Exercise: Below are records to repeat exactly. Omit the pictures from the copy.
----
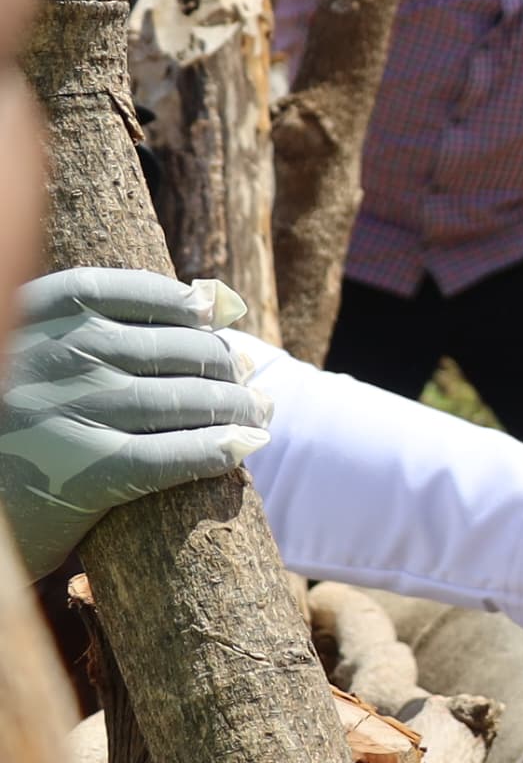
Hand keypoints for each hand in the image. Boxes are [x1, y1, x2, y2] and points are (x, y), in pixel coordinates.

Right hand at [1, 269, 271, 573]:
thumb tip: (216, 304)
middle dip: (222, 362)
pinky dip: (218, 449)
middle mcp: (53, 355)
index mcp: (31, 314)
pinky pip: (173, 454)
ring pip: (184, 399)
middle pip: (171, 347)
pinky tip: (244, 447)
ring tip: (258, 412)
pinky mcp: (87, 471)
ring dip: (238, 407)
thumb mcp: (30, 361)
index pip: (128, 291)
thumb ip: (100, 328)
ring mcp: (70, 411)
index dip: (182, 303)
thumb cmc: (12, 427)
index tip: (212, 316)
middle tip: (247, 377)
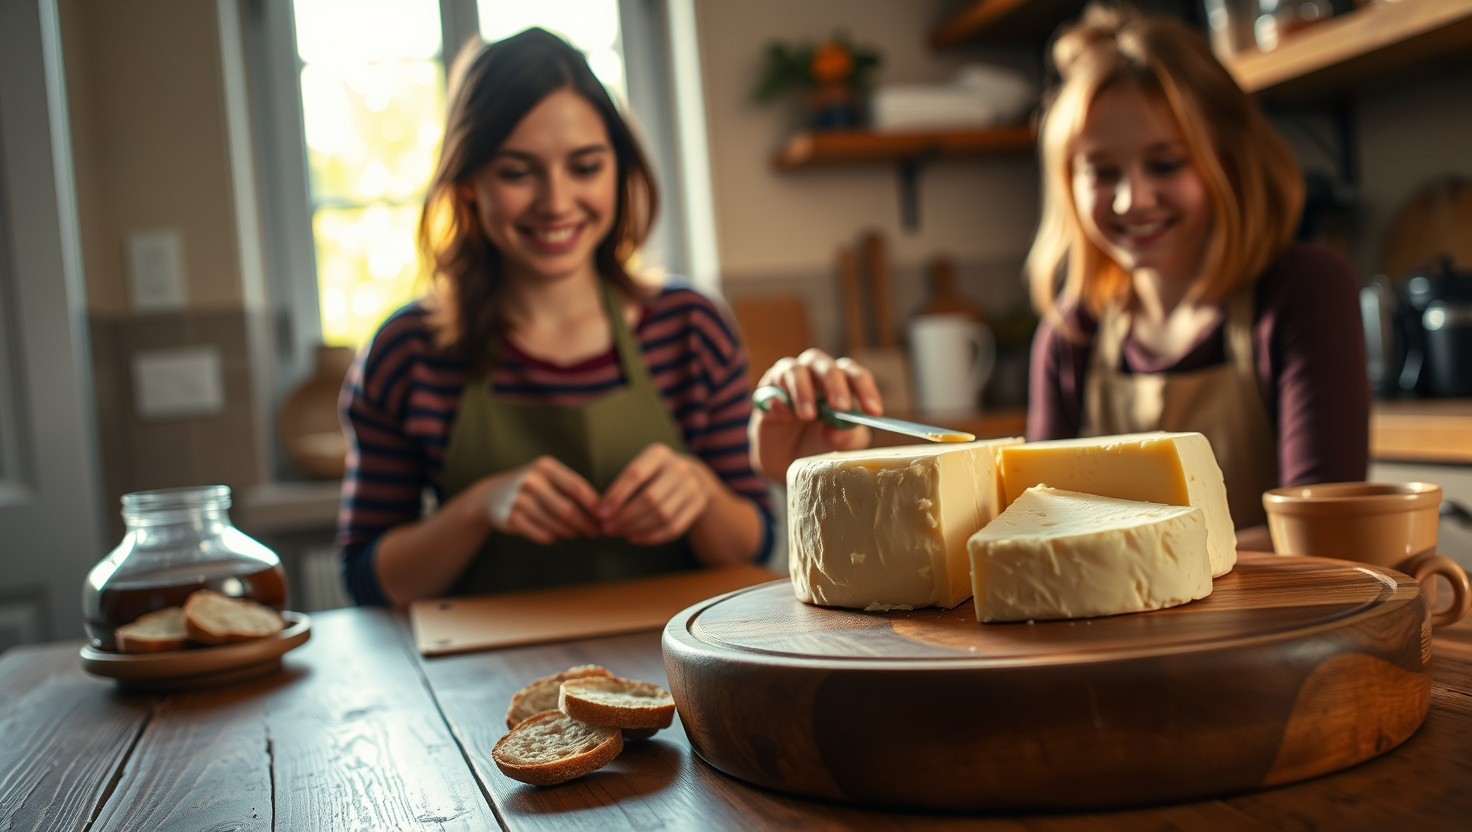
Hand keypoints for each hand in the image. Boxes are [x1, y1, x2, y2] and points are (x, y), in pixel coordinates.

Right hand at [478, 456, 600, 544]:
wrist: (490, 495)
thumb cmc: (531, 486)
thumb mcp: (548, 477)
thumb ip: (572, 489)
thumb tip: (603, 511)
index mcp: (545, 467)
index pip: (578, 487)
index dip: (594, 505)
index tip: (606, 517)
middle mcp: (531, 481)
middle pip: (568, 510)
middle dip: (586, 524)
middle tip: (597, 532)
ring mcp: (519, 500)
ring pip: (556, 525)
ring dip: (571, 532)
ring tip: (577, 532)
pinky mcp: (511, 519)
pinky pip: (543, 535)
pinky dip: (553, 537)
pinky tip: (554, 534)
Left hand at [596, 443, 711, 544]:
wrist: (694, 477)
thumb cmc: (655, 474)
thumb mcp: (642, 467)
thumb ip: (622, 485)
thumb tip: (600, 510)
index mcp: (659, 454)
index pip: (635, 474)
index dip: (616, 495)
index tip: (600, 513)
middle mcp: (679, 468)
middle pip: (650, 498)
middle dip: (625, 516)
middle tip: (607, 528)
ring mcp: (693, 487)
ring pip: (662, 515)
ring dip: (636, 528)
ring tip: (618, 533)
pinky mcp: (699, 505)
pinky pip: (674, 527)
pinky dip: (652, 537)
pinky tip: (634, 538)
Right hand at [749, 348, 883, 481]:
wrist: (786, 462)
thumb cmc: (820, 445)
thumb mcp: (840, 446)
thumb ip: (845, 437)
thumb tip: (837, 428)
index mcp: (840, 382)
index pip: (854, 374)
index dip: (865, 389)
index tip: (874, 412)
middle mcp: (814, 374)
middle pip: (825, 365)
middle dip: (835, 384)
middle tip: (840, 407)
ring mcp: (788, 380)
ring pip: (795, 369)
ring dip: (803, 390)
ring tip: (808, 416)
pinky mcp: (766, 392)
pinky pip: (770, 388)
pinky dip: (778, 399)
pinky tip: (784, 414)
----
Output of the task:
Hand keypoints for each hand in the image. Boxes are [x1, y1, x2, y2] and points are (x, y), in pixel coordinates.

Right hand at [1, 269, 271, 573]:
thumb tip: (216, 304)
middle dip: (222, 362)
pinky dip: (218, 449)
middle mcp: (53, 355)
index mcp: (31, 314)
pinky pip: (173, 454)
ring pip: (184, 399)
middle pip: (171, 347)
pinky tip: (244, 447)
ring tip: (258, 412)
pinky mcp: (87, 471)
ring dip: (238, 407)
thumb mcp: (30, 361)
index pip: (128, 291)
thumb ip: (100, 328)
ring mcp: (70, 411)
index dip: (182, 303)
thumb cmc: (12, 427)
index tip: (212, 316)
middle tip: (247, 377)
Hand keypoints for each hand in the image. Boxes are [x1, y1, x2, y2] and points are (x, y), in pixel coordinates.

Right hand at [478, 456, 600, 544]:
wrist: (490, 495)
thumb cmc: (531, 486)
thumb mcp: (548, 477)
thumb ip: (572, 489)
thumb tip: (603, 511)
index mcp: (545, 467)
index pip: (578, 487)
index dip: (594, 505)
index tip: (606, 517)
middle mcp: (531, 481)
middle pip: (568, 510)
middle dip: (586, 524)
middle tip: (597, 532)
ring mcp: (519, 500)
ring pip: (556, 525)
ring dip: (571, 532)
ring tip: (577, 532)
pinky mcp: (511, 519)
pinky pip: (543, 535)
pinky dip: (553, 537)
pinky tip: (554, 534)
Left hand at [596, 443, 711, 544]:
wrist: (694, 477)
thumb cmc: (655, 474)
thumb mcp: (642, 467)
thumb ip: (622, 485)
thumb tip: (600, 510)
index mcp: (659, 454)
index pip: (635, 474)
index dip: (616, 495)
index tip: (600, 513)
middle mcp: (679, 468)
middle pip: (650, 498)
middle dip: (625, 516)
middle tip: (607, 528)
ring mcp: (693, 487)
ring pip: (662, 515)
ring dip: (636, 528)
ring tip: (618, 533)
pinky mcp: (699, 505)
pinky pip: (674, 527)
pinky dip: (652, 537)
pinky tip: (634, 538)
Right hand at [749, 348, 883, 481]:
wrist: (786, 462)
thumb cmc: (820, 445)
thumb mcp: (840, 446)
thumb ip: (845, 437)
thumb tip: (837, 428)
index mcp: (840, 382)
index pip: (854, 374)
index dip: (865, 389)
index tip: (874, 412)
middle mcp: (814, 374)
middle pip: (825, 365)
middle dip: (835, 384)
middle tip: (840, 407)
ring mcp: (788, 380)
ring pip: (795, 369)
ring dip: (803, 390)
ring tip: (808, 416)
pinky mcp: (766, 392)
pinky pip: (770, 388)
pinky dip: (778, 399)
pinky tip: (784, 414)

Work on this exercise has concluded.